### [TASK REQUIREMENTS]
In the data below, reproduce word for word the stretch from the line containing "family: Loranthaceae" through the line containing "common name: violet flercellerust".

-- start of DATA ROWS --

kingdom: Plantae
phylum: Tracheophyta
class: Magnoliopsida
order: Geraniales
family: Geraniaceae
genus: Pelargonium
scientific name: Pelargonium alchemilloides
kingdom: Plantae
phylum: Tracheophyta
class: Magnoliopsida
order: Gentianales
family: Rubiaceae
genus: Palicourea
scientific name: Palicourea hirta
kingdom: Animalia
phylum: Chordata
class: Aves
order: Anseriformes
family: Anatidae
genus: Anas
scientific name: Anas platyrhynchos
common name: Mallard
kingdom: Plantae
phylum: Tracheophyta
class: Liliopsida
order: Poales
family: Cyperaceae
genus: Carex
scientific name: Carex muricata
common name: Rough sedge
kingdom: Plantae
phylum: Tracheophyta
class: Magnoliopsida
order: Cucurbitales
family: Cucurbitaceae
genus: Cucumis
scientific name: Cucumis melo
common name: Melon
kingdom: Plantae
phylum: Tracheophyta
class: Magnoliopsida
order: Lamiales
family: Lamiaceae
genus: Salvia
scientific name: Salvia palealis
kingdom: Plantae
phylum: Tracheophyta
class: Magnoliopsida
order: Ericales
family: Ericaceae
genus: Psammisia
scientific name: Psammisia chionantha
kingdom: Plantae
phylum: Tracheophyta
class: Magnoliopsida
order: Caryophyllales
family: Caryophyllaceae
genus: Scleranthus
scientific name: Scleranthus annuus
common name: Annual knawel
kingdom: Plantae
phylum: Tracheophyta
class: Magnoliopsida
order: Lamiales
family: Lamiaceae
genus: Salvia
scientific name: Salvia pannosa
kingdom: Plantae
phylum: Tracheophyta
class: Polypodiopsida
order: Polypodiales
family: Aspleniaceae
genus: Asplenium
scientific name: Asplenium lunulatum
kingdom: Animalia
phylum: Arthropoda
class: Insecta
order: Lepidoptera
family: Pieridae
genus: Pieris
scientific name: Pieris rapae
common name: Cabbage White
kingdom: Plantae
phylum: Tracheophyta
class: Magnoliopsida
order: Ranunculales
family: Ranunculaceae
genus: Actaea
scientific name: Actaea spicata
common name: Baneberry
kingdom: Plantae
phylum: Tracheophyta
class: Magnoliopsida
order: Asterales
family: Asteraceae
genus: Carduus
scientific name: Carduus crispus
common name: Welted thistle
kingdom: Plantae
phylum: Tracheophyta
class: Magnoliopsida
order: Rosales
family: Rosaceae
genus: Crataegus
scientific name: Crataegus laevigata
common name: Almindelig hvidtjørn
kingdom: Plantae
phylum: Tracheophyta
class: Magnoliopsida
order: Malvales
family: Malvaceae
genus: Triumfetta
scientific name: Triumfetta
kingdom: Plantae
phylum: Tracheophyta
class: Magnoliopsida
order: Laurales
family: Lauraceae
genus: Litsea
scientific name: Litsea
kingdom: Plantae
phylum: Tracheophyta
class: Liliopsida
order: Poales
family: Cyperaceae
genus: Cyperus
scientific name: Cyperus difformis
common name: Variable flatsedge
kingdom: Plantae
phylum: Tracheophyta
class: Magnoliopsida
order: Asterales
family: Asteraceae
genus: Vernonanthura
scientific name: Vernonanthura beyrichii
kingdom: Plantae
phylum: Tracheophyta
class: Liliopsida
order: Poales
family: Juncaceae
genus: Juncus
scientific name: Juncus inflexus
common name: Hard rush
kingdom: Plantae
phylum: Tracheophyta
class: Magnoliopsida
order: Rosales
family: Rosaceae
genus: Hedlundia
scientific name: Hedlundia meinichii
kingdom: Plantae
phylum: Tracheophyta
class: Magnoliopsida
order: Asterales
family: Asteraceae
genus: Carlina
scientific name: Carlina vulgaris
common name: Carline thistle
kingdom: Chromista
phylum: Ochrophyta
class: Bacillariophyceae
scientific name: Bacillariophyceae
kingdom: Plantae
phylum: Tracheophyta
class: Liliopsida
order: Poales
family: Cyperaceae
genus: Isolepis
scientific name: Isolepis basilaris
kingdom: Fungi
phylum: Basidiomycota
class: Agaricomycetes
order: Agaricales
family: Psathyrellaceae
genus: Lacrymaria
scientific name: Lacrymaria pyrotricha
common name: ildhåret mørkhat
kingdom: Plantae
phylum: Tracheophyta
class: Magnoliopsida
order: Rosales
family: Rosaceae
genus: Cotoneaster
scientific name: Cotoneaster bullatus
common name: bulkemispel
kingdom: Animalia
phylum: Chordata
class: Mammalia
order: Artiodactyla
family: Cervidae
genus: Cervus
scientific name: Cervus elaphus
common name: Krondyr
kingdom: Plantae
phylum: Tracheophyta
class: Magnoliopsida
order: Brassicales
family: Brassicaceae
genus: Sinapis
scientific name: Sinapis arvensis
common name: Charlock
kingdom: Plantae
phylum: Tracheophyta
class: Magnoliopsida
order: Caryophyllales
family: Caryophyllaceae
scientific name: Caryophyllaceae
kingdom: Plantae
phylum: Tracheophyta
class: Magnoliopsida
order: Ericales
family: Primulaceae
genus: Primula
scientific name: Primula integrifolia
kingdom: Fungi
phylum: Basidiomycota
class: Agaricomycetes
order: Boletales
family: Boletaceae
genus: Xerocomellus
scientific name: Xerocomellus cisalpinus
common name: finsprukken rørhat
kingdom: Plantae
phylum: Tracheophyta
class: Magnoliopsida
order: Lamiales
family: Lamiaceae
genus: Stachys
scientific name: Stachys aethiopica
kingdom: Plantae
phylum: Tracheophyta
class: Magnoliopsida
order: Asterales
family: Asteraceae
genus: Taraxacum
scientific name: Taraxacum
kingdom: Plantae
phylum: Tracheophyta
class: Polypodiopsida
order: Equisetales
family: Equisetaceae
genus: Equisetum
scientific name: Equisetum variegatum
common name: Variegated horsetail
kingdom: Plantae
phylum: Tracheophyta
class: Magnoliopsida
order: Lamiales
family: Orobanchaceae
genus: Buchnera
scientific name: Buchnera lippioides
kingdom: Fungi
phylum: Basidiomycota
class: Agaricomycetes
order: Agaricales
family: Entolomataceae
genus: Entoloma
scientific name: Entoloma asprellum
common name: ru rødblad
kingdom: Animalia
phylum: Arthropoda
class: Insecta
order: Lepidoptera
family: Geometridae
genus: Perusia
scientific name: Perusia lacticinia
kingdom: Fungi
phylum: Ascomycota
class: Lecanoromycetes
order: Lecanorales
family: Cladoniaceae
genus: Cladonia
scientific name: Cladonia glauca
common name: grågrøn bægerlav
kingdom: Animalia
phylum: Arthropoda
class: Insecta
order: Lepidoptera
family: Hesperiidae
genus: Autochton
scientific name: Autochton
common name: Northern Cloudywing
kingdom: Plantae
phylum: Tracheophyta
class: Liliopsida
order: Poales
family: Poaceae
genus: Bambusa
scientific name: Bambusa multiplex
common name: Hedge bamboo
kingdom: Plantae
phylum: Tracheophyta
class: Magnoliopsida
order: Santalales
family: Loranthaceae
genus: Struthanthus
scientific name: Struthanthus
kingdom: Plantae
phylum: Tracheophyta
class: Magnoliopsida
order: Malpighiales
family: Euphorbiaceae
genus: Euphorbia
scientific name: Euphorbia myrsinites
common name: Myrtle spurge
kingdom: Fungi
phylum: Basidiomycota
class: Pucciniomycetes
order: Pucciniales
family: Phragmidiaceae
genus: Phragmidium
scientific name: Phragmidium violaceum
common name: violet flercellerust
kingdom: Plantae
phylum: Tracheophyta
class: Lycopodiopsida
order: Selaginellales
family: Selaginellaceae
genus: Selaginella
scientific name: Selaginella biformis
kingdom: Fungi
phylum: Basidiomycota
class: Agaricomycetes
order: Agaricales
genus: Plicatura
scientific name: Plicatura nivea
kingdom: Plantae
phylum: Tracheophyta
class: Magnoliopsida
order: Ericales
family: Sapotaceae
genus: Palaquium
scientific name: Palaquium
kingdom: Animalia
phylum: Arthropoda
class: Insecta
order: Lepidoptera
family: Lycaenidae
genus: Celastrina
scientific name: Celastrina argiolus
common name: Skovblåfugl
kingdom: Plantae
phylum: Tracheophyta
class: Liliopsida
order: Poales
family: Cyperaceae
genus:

-- end of DATA ROWS --

### [FULL OUTPUT]
family: Loranthaceae
genus: Struthanthus
scientific name: Struthanthus
kingdom: Plantae
phylum: Tracheophyta
class: Magnoliopsida
order: Malpighiales
family: Euphorbiaceae
genus: Euphorbia
scientific name: Euphorbia myrsinites
common name: Myrtle spurge
kingdom: Fungi
phylum: Basidiomycota
class: Pucciniomycetes
order: Pucciniales
family: Phragmidiaceae
genus: Phragmidium
scientific name: Phragmidium violaceum
common name: violet flercellerust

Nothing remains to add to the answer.